JP.B. Le joueur choisit son sexe au départ et la seule incidence est l’apparition à la fin du jeu d’une sirène si vous êtes un homme, et d’un triton ( sirène mâle ) si vous êtes une femme. La scène finale est une ambiance musicale avec un pianiste du fond des mers et le triton ou la sirène danse. Il s’agit d’un show pour récompenser le joueur lorsqu’il est arrivé à la fin du jeu. Cette idée nous est venue avec le co-auteur de Pacific. Nous avions pensé donner plus d’attrait au jeu et donner une récompense égale aux joueuses et aux joueurs.

Ainsi, il semblerait que Pacific soit, à égalité avec The Wing of Madoola (voir le billet sur Mata-Hari), le premier jeu vidéo permettant de jouer une protagoniste sauvant un personnage masculin.

870c
La fin « sirène as a reward ».
870b
La fin « triton as a reward ».

Merci à Jean-Philippe Biscay pour le temps qu’il a consacré à cette interview ainsi que pour son amabilité.

Pour en savoir plus sur lui, vous trouverez deux articles consacrés à ses jeux dans Pix’n Love no 22 (Pacific) et Pix’n Love no 25 (Billy la Banlieue).

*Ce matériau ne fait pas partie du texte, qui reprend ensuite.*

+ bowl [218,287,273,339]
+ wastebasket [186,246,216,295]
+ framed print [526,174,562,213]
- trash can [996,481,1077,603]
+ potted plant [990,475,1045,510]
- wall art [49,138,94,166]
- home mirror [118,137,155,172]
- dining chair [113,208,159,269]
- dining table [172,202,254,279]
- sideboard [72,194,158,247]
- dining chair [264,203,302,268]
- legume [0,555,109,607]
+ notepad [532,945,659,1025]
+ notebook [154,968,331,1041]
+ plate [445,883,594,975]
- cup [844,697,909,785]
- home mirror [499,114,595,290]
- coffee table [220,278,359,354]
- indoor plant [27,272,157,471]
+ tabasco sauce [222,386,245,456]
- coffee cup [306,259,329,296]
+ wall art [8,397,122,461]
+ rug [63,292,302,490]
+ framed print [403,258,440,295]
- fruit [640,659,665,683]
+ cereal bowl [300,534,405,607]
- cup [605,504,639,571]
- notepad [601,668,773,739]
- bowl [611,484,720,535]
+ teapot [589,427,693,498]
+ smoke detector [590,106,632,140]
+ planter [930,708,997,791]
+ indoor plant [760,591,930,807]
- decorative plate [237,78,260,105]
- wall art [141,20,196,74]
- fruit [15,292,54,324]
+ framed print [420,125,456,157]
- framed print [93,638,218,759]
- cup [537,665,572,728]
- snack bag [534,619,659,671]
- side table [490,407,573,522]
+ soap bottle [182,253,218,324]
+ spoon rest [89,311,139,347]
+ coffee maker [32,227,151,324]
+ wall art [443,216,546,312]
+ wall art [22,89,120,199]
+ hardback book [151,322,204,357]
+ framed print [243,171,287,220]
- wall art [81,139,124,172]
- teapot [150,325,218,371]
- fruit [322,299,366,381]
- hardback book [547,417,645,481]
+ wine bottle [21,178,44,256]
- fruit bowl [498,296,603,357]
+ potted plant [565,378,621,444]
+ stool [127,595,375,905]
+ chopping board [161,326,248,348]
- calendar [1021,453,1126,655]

Aujourd’hui, il est actif principalement dans les technologies Web.

Ses jeux :

S.A.G.A. (1985)
Gutter (1985)
Pacific (1986)
Billy la Banlieue (1986)
Zox (1987)
Billy 2 (1987)
Charly Diams (1987)
Mata Hari (1988)
Atomic Driver (1988)
Mobile Man (1989)
Out Board (1990)
Paragliding Simulation (1991)

L’image d’illustration est tirée d’un billet de blog de «IronYan» consacré à Billy la Banlieue.

Les images de triton et de sirène sont tirés d’un article de cpcrulez.fr

Yannick Rochat

Yannick Rochat

Yannick Rochat est premier assistant à l'Université de Lausanne et chercheur en digital humanities, un domaine où se rencontrent informatique, mathématiques et sciences humaines et sociales. Ses travaux portent notamment sur les réseaux, les twitterbots, les game & play studies, et les archives de journaux. Mathématicien de l'EPFL, il est également docteur en mathématiques appliquées aux sciences humaines et sociales de l'UNIL.

Une réponse à “Entretien avec Jean-Philippe Biscay

  1. Merci encore une fois pour ces articles, les uns les plus intéressants que les autres. Je ne connais pas ce jeu des années 80. Par contre, j’avais entendu parler de l’histoire.